The plan also links to individual colleges’ strategic plans, a summary of findings from listening sessions with college presidents and trustees, and the North Carolina Comprehensive Community Colleges Student Government Association’s student survey and focus group findings.
“The past four years have revealed that no agency can forecast all the challenges or opportunities,” the new strategic plan reads. “This is a living plan that will be adjusted as needed. The system will continue to be the nimble, responsive, and innovative catalyst serving North Carolina’s students, businesses, and communities.”
Legislative funding request
Concerning Goal 5 and legislative funding, the Board also reviewed the second year of its FY 2022-2025 legislative agenda – which seeks an increase in state funding by $232 million over the next two years. Jason Hurst, president of Cleveland Community College, told the legislative committee that the N.C. Association of Community College Presidents “felt really compelled to stick with our three-year plan” developed last year.

◆ Given records
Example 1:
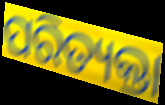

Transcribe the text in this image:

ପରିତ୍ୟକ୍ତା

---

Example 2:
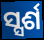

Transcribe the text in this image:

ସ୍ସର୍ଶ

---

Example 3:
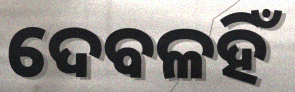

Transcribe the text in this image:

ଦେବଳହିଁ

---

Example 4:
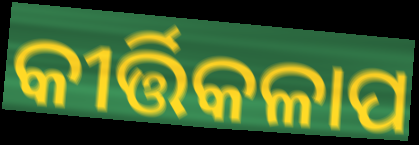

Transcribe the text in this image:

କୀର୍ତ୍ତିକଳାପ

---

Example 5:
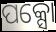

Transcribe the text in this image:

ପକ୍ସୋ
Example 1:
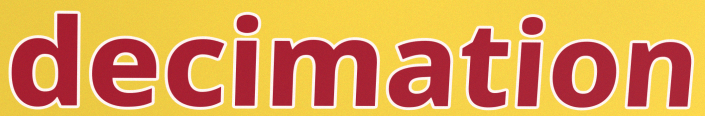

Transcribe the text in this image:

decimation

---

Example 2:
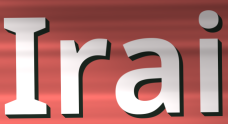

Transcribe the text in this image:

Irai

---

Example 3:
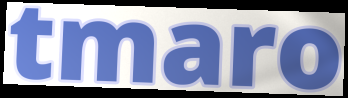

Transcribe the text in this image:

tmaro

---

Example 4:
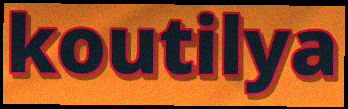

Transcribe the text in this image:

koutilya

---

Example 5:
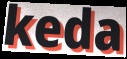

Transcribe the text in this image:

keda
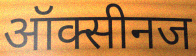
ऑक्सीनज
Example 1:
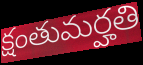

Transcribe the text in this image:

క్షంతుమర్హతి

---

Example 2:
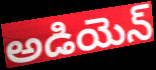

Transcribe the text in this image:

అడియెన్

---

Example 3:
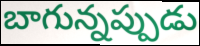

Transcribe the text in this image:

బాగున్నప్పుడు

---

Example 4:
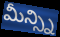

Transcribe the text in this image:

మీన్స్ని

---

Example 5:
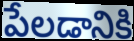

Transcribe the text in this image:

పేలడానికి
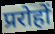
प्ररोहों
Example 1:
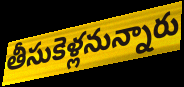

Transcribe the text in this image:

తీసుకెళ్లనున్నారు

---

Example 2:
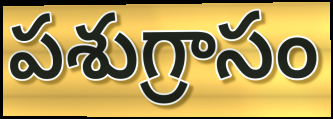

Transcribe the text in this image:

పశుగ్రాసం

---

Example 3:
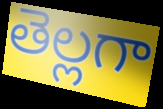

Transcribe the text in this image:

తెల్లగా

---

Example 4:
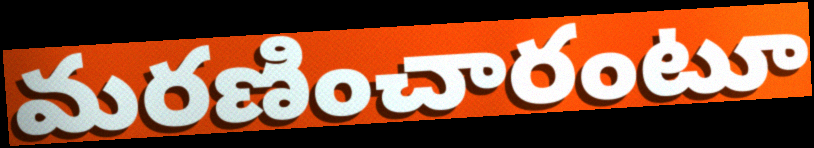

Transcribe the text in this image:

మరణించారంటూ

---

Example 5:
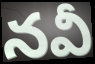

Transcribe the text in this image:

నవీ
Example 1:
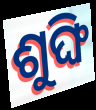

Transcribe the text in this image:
* * *
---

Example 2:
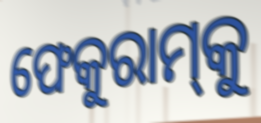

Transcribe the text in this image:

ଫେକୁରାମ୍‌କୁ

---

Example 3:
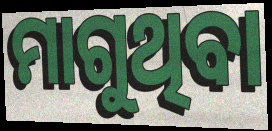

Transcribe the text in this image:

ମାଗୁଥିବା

◆ What the task asks
In the community college strategic plan text, by how much does the Board's legislative agenda seek to increase state funding over the next two years?

◆ Answer below
By $232 million.